In analyzing mutational processes in normal tissue, we identified “private” constitutional variants, variants that are neither common in the population nor evolutionarily informative39,40,41. To identify these variants, we first used HaploGrep to determine the haplogroup of each sample39. From the constitutional variants, we removed variants that were accounted for by the sample haplogroup (global variants) as well as mutational super hot spots (A16182C, A16183C, T16519C), which are polymorphisms that are not haplogroup associated but occur very frequently in the general population39. The remaining constitutional variants were considered private.

Variant Annotation

MutPred17 was used to predict the pathogenicity and functional consequences of non-synonymous variants present within the set of private constitutional variants and somatic mutations. The GenBank frequency of each variant was determined using MitoMaster42. At the time of this analysis, GenBank consisted of 30589 mitochondrial genomes.

Mutational Spectrum

Nuclear variants were obtained from the supporting information of the published whole genome sequence analysis of the 40 patients37. Genomic coordinates were converted from hg18 to hg19 using the UCSC Liftover tool43; 3419 of 3424 variants were successfully converted. The compiled list of variants consisting of nuclear somatic mutations, mitochondrial somatic mutations and mitochondrial private constitutional variants were imported into R and mutation spectrum plots with consideration to 5′ and 3′ nucleotide context were generated using the SomaticSignatures package44.

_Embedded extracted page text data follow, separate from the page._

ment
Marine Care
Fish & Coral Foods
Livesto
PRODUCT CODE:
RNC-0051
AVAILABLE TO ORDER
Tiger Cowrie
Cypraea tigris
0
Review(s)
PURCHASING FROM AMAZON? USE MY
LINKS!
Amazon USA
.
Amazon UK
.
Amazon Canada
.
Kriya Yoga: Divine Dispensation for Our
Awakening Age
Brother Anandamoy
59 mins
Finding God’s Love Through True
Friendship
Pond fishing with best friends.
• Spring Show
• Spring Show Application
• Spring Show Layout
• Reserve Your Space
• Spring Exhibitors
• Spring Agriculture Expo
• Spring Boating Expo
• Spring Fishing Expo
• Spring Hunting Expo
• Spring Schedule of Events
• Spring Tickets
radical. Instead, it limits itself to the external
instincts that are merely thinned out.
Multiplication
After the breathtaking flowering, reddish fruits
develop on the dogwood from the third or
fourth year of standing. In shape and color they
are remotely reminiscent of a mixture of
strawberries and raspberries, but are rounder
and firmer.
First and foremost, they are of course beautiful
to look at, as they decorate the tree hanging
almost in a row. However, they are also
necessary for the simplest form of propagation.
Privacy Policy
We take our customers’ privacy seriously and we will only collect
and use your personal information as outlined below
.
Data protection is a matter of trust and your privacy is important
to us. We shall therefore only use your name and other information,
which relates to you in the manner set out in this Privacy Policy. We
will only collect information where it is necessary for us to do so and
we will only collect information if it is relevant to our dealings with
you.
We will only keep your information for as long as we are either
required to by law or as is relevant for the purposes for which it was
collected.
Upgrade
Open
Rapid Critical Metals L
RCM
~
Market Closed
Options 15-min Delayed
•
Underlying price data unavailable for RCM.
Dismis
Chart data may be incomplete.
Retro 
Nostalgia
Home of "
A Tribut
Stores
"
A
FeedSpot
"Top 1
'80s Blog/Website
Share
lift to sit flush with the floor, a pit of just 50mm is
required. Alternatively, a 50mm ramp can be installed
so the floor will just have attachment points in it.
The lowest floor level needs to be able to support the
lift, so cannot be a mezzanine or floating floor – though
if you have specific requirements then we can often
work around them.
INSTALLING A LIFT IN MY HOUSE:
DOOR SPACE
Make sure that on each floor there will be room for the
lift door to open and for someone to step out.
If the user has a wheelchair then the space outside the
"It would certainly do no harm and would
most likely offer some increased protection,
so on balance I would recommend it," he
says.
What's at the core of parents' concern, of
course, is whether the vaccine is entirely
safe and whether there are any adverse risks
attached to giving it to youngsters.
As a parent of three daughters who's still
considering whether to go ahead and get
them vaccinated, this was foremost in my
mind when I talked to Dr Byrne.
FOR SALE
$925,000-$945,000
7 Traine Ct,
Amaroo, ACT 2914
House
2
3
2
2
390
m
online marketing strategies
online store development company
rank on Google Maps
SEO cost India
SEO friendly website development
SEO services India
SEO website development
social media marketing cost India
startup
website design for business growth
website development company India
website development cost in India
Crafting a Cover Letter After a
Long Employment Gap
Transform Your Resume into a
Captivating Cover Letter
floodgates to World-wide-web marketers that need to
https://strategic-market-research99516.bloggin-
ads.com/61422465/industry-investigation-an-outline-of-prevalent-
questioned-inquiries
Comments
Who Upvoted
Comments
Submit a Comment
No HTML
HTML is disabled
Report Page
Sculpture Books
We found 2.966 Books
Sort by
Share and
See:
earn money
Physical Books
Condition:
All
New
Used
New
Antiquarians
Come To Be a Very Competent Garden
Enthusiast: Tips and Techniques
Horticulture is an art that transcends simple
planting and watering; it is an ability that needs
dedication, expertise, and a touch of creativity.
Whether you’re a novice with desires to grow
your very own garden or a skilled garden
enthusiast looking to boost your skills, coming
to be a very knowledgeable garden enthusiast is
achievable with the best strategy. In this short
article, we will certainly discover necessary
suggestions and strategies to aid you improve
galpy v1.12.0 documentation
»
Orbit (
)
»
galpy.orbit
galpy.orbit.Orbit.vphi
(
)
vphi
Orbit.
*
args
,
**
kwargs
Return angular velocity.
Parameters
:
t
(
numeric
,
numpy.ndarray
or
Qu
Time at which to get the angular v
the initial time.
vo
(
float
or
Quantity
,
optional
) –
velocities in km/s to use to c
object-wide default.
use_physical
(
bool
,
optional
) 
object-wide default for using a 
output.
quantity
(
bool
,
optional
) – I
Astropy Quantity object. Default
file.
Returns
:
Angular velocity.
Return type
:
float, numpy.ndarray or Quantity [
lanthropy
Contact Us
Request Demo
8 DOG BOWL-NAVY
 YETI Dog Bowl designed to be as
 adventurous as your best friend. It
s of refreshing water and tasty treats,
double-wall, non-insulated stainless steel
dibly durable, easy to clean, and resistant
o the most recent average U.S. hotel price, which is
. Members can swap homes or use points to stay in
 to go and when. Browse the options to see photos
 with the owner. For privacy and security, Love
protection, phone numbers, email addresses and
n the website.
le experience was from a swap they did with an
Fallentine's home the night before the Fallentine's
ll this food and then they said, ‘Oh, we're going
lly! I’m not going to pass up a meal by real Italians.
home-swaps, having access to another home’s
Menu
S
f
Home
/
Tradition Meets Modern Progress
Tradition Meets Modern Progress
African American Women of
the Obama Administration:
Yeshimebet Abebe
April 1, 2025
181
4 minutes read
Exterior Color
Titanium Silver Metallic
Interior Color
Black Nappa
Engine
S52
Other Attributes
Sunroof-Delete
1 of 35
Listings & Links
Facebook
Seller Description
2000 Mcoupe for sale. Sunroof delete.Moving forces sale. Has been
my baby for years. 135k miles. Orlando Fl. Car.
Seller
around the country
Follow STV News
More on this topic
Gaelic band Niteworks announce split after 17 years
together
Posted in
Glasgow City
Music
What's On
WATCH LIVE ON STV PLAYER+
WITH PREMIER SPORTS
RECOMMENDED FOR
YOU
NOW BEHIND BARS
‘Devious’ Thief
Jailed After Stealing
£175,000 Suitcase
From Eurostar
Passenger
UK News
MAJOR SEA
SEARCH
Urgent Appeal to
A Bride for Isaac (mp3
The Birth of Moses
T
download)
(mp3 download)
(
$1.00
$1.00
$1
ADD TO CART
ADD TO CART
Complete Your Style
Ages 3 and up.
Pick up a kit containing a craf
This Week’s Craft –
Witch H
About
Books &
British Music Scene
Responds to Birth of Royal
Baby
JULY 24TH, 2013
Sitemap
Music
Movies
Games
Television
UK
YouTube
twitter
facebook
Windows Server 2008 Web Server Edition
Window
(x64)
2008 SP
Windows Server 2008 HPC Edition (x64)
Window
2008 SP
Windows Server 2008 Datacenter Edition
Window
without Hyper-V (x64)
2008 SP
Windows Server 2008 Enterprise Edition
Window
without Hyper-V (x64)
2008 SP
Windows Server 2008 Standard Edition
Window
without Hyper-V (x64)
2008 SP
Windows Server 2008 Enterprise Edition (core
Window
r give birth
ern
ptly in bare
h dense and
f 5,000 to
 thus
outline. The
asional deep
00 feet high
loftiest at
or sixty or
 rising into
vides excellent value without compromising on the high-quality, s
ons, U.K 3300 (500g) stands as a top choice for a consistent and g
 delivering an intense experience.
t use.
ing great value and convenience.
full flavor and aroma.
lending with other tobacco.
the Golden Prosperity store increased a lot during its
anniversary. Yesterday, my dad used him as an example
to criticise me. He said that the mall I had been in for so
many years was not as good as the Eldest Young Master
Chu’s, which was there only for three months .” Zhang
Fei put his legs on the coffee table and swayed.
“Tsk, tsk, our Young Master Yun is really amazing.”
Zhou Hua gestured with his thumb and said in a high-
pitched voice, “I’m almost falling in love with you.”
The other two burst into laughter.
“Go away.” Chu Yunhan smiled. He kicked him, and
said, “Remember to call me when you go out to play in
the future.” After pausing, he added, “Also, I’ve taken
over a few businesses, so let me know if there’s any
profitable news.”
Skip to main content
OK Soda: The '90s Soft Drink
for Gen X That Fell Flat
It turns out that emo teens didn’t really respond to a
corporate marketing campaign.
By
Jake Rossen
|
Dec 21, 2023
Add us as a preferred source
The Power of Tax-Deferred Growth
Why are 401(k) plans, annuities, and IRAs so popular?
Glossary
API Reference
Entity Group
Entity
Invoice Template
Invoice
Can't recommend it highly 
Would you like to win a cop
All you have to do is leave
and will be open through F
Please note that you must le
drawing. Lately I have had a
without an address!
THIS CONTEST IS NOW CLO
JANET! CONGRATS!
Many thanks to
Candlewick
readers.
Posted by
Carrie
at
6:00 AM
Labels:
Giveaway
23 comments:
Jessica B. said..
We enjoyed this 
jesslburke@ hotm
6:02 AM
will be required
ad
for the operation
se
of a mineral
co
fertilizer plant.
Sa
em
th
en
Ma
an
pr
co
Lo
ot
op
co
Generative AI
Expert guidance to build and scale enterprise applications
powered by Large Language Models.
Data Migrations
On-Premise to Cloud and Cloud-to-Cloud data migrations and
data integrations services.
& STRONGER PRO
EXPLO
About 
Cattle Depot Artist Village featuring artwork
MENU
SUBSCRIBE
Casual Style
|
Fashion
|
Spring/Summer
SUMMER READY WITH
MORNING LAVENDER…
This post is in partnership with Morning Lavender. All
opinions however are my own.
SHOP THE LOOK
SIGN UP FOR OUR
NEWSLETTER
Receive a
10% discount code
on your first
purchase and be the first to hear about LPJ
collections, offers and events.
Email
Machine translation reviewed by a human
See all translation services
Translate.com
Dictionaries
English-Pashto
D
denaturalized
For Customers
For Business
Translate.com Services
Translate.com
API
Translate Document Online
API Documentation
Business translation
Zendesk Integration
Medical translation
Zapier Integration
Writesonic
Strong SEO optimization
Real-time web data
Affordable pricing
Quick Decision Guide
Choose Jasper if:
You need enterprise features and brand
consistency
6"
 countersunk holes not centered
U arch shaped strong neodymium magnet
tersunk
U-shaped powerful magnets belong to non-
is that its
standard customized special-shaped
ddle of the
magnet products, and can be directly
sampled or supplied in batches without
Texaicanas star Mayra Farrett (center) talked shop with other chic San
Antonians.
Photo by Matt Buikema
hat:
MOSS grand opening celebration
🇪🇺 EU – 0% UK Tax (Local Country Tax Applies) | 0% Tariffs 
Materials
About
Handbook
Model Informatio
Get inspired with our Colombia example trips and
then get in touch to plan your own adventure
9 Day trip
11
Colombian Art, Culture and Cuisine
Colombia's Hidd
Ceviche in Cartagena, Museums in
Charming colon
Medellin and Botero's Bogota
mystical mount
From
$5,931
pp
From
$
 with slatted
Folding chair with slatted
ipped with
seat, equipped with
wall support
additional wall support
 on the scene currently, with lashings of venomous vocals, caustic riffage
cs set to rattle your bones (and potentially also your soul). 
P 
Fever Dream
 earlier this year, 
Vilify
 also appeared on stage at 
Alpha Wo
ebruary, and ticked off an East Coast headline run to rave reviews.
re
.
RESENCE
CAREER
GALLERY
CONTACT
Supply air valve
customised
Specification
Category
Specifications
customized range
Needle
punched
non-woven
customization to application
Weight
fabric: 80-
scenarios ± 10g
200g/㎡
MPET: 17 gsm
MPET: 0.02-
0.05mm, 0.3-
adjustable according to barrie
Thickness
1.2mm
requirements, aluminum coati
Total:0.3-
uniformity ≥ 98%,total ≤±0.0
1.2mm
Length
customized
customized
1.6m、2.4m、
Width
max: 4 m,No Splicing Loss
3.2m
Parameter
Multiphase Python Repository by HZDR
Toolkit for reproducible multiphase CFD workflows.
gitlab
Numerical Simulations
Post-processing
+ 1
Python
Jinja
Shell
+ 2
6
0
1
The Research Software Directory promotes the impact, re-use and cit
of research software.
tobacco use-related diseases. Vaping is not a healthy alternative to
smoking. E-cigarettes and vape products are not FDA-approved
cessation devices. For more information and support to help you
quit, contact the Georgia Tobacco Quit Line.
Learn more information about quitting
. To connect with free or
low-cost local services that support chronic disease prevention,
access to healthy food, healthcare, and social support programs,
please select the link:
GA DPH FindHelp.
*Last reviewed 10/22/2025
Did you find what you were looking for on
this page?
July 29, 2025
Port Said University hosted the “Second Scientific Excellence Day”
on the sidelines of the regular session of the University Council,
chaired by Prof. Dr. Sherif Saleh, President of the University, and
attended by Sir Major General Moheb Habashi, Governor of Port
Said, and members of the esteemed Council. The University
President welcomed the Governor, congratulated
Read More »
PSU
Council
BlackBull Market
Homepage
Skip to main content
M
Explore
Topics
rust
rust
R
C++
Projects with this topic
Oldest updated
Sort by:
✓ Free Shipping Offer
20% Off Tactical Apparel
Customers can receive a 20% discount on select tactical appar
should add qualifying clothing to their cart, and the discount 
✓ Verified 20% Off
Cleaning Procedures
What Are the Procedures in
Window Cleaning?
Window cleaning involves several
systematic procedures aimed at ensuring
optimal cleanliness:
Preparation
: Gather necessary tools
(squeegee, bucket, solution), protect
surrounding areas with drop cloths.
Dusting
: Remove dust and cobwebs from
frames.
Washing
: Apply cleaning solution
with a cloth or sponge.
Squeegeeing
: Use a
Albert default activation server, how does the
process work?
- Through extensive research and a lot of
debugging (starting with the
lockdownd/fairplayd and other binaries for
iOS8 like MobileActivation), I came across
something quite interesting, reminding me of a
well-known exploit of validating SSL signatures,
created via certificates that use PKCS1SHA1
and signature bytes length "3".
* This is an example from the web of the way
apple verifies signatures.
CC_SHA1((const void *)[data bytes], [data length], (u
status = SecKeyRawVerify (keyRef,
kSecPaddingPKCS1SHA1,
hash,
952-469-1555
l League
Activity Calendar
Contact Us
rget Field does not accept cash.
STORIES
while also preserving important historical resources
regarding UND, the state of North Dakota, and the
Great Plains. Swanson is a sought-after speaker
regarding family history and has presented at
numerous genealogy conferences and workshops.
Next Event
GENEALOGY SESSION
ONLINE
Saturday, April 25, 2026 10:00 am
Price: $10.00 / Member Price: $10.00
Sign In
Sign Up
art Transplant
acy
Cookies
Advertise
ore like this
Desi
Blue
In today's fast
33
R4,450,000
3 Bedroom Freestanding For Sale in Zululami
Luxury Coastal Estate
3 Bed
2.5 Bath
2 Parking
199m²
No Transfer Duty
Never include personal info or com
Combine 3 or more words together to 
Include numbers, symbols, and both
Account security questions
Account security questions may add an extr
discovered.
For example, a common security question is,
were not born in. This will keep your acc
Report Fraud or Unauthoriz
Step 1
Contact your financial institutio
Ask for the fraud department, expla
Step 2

Statistical Analysis and Data Visualization

All statistical analysis was performed using R. Analysis of variant distributions across functional regions of the mitochondrial genome was performed using a chi-square test of homogeneity, analyses of heteroplasmic changes and relative copy number were performed using a paired t-test and analysis of treatment status was performed with a two-sample t-test. All p values are two-tailed. Tables were generated using Microsoft Excel; figures were generated using R, Circos18 and Inkscape.

Accession number

The CGCI Non-Hodgkin Lymphoma – Diffuse Large B-Cell Lymphoma project dataset is available through dbGaP (www.ncbi.nlm.nih.gov/gap); accession number phs000532.v6.p2.